* Aufgabe *
Nenne alle Personengruppen, die laut dem Textauszug über das Projekt „MuProMandi“ durch gemeinsame Konzertbesuche und Begegnungen mit Künstlern zur aktiven Auseinandersetzung mit dieser Musik angeregt werden.

* Textauszug *
☆ ☆ ☆ ☆ ☆

Nachdem die Schulanfänger im gleichen Ryhthmus geantwortet haben, wiederholt Beck die Begrüßung noch mehrmals: begleitet mit Bodypercussion, in variierten Rhythmen, er spricht einige Silben laut, leise, hoch und tief, stets beantwortet von den Kindern. Anschließend liest Beck eine Geschichte vor, wird dabei aber immer wieder unterbrochen – nämlich wenn die Kinder meinen, dass es etwas zu vertonen oder lautmalerisch umzusetzen gibt. Einige Kinder koordinieren auch bereits selbstständig komplexere Aktionen. Das Resultat ist eine improvisierte und doch aufeinander abgestimmte Hörspielkomposition, in der die Kinder kreativ ihre Ideen und Möglichkeiten einbringen können.

Unterrichtseinheiten wie diese gehören in der Gemeinschaftsgrundschule am Manderscheider Platz in Köln seit Beginn des Projekts „MuProMandi“ zum Alltag. In Kooperation mit der Jazzhausschule Köln entwickeln Künstler und Pädagogen ein Musikprofil mit Schwerpunkt auf der Vermittlung von Neuer Musik. „Die Kinder vom Manderscheider Platz erschließen sich bei ‚MuProMandi‘ einen eigenen Zugang zu Neuer und improvisierter Musik. Sie entwickeln und differenzieren ihre eigenen Maßstäbe im Umgang mit Klang und Form“, erläutert Rainer Linke, Leiter der Offenen Jazz Haus Schule. „Sie nutzen ihre Offenheit, ihren Schaffensdrang und ihre forschende Neugier, um bereits existierende oder selbst produzierte improvisierte, experimentelle und aktuelle Musik positiv zu erleben.“ Das wird nicht nur dadurch erreicht, dass gemeinsame Konzertbesuche und Begegnungen mit Künstlern die Kinder, die Eltern und die Lehrer zur aktiven Auseinandersetzung mit dieser Musik anregen. Neue und improvisierte Musik ist hier in den Stundenplan integriert: Über den regulären Unterricht hinaus gibt es im Schulvormittag wöchentlich eine Musikstunde, in der sich die Kinder aktiv mit improvisierter, experimenteller und aktueller Musik beschäftigen – unterstützt von Profimusikern.

☆ ☆ ☆ ☆ ☆

* Angaben *
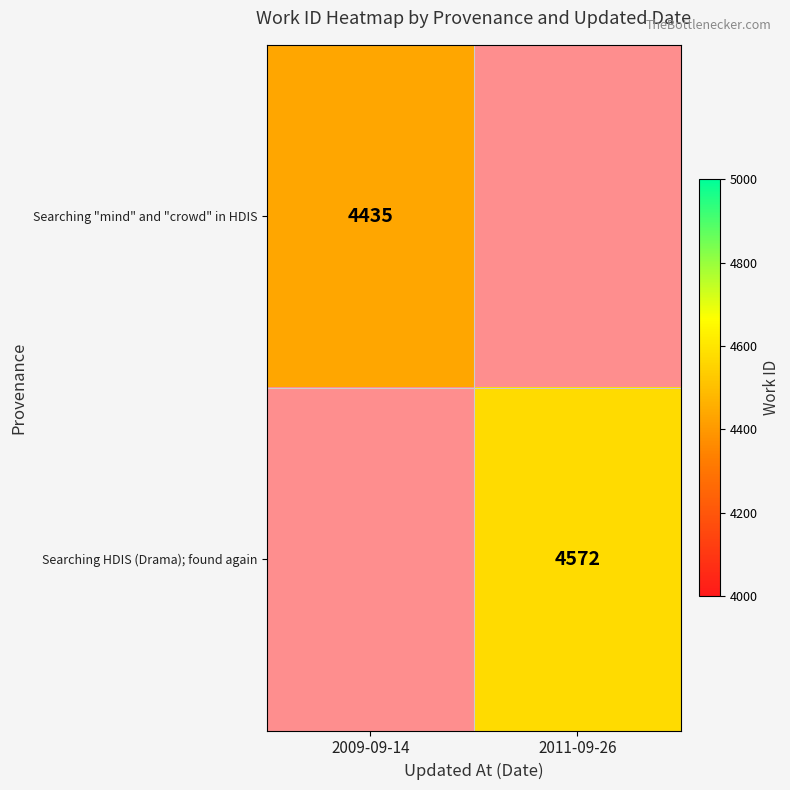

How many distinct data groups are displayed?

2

☆ ☆ ☆ ☆ ☆

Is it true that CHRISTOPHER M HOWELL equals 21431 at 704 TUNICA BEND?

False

☆ ☆ ☆ ☆ ☆

* Lösung *
die Kinder, die Eltern, die Lehrer